Film de charlots fort en gueule, English Revolution est une arnaque extrêmement astucieuse et probablement efficace, se donnant un bon potentiel d'évolution. Après Kill List puis Touristes et avant la relecture de Ballard (monsieur Crash) via High-Rise, Ben Wheatley compose un nouvel attrape-gogo de haut niveau. English Revolution est au fond un banal trip sous champis doté d'un arrière-plan historique (la Révolution anglaise des années 1640), étirant sèchement et goulûment ses pauvres arguments. Avec pour seules armes l'entretien de la confusion et une sophistication presque sans matière (enjeux, scénario, univers), Wheatley opte pour la mystification radicale bien qu'insouciante pour marquer le maximum de points et donner l'illusion de fabriquer quelque chose de grand ou d'inédit.
Au menu pour épicer : bavardages perchés aux champs grisés. Les laïus impénétrables ou décousus pleuvent régulièrement pour garder le spectateur (surtout s'il demande trop de concret) à flot et relancer ses spéculations les plus folles. Les fatras religieux sont mis à profit, sans doute pour être 'interrogés' (allons-y c'est gratuit ; pour une approche 'réflexive' serait pas mal aussi), avec une connivence manifeste pour les égarements païens et les délires de druides. Wheatley est un malin et un agitateur avisé (auteur de vidéos virales au départ), c'est aussi manifestement un obsédé des religions et surtout des rites peu courants ou révolus (tout comme Pascal Laugier est un obsédé des projets occultes et des recherches de 'la cause profonde'). L'important c'est les gestes lourds et l'opacité, le génie ce serait de les mêler avec des objections improbables tout le long de la séance.

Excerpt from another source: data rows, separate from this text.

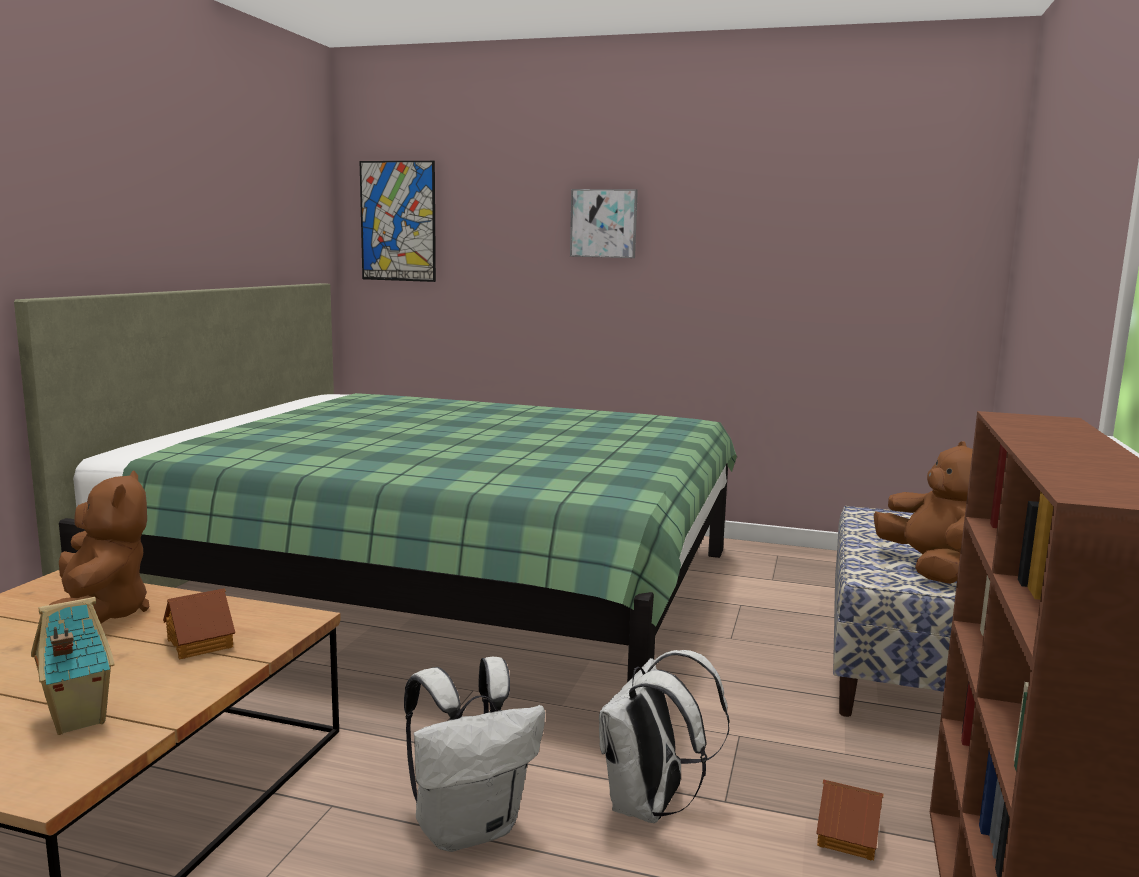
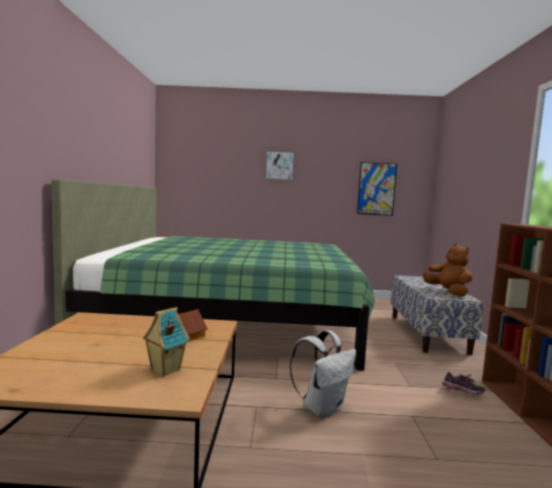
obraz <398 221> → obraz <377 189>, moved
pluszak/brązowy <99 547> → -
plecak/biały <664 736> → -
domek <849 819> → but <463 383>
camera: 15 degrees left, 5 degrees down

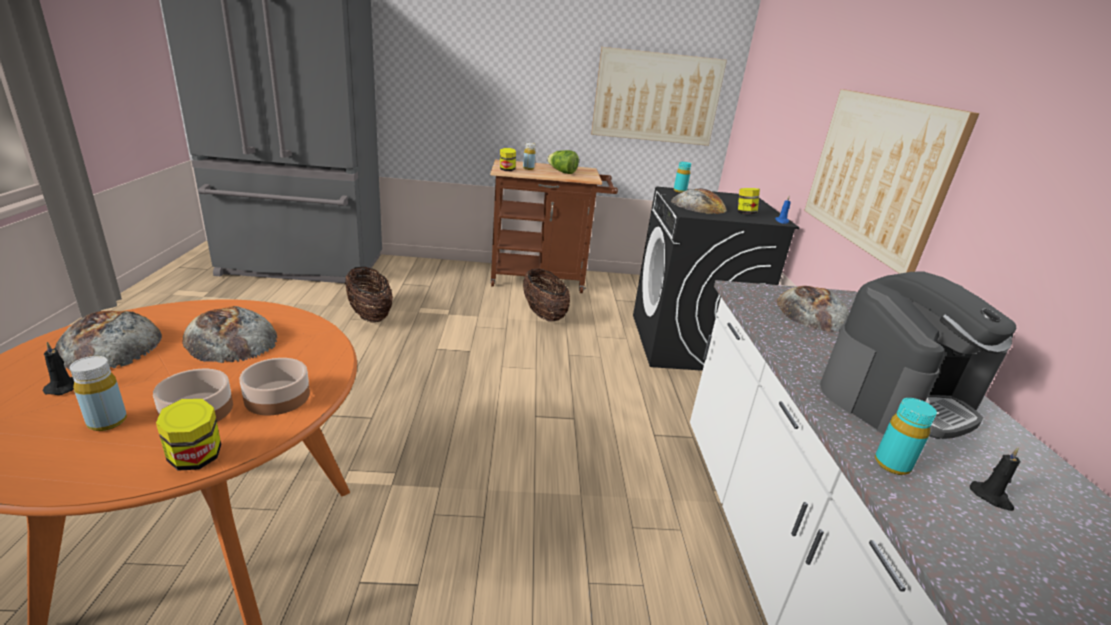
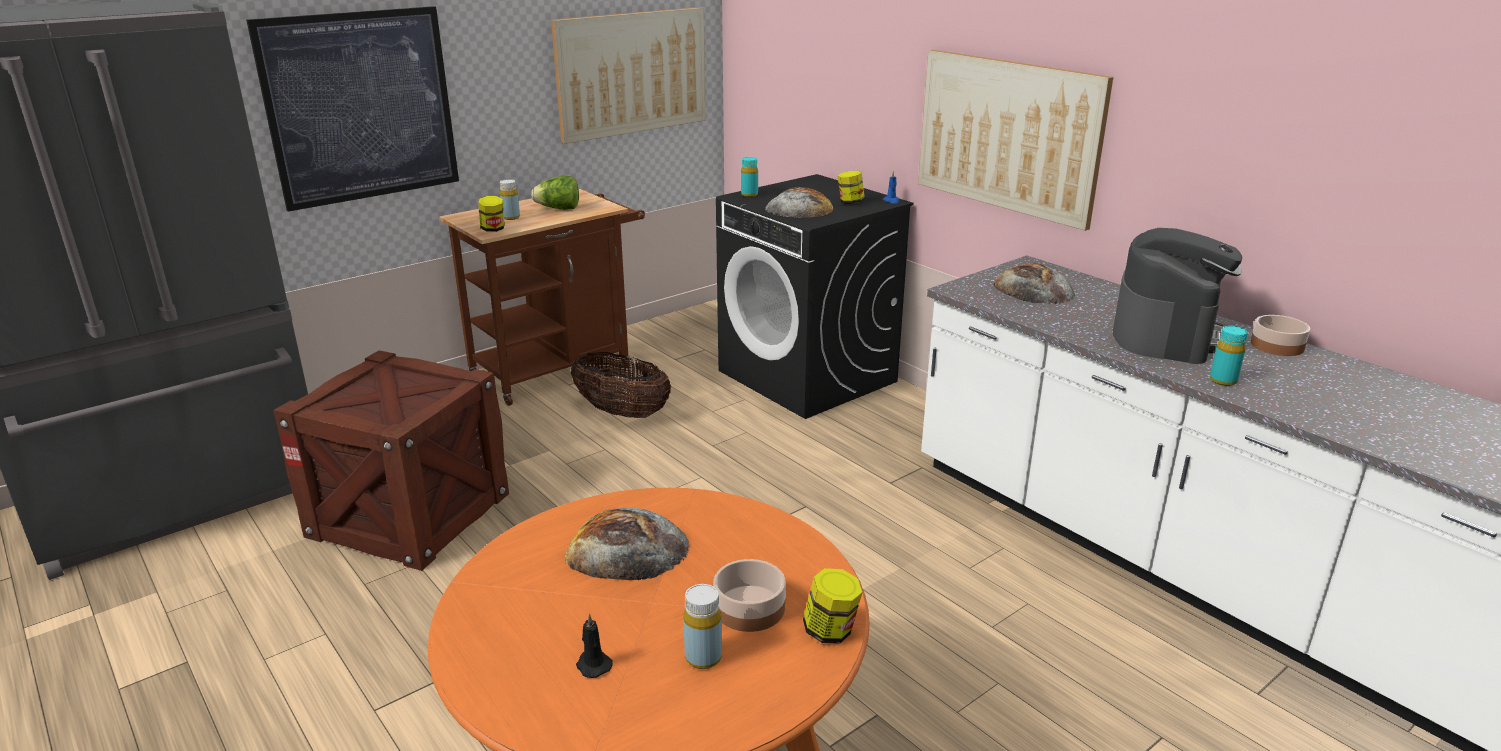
koszyk <369 295> → skrzynka <391 460>
chleb <108 340> → -
miska <274 386> → miska <1280 335>, moved
świeca/czarny <995 479> → -
- → obraz <352 109>
camera: 35 degrees left, 0 degrees up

C'est donc la fête du scato 'raffiné', des discussions de poivrots amphigouriques et en costumes. Voilà l'heure aussi de revisiter l'Histoire sous un angle potache et progressiste, ce qui ne signifie pas, du moins intentionnellement, 'la refaire' (autre ambition, bien plombante en général). Surgit alors une perspective contemporaine, vulgaire dans les mots, inconsistante mais criardes par ses réflexions à la façon d'un laboratoire d'idées livré à des barbares, puis surtout maniérée dans la forme. Tout ce programme repose sur une structure originale, toute en expectative simulée, avec vues impressionnistes en filtres colorisés, noir et blanc pour l'ensemble, effets tapageurs et ambigus (ralentis lyriques 'ironiques', flash et passages au stroboscope). Les séquences 'creepy' transparent s'accumulent discrètement pendant les deux tiers, massivement ensuite.
Quelques fixettes (ajoutées au jargon) donnent au film un aspect liturgique puissant et très subjectif (façon bâtard paumé de Begotten, ou poseur de La Montagne Sacrée). Cela concerne l'astre noir mais aussi le traitement des humains, via les plans sur la bouche ou ceux tambourinant la tronche devenue amorphe de Michael Smiley. Au milieu des cris, de l'agitation et des zooms béats, se dresse une seule direction et finalité : la mort violente des personnages, dérouillés par un autre. Les tueries se chargent de simuler la crise et l'intensité, lorsque le réservoir de gadgets est bouché. Avec le sinistrisme appliqué au cinéma, cette farce sans panache sur-jouant (avec une intelligence dévoyée, ou un opportunisme très sale) sa pauvre excentricité pourra passer pour un chef-d’œuvre incompris après quelques années, ou plus sûrement devenir l'objet d'un 'culte' marginal. Elle apparaît comme la version psychédélique oklm mais masquant son apocalypse de ce qui sera Il est difficile d'être un Dieu, sans la charge 'idéologique' nette toutefois.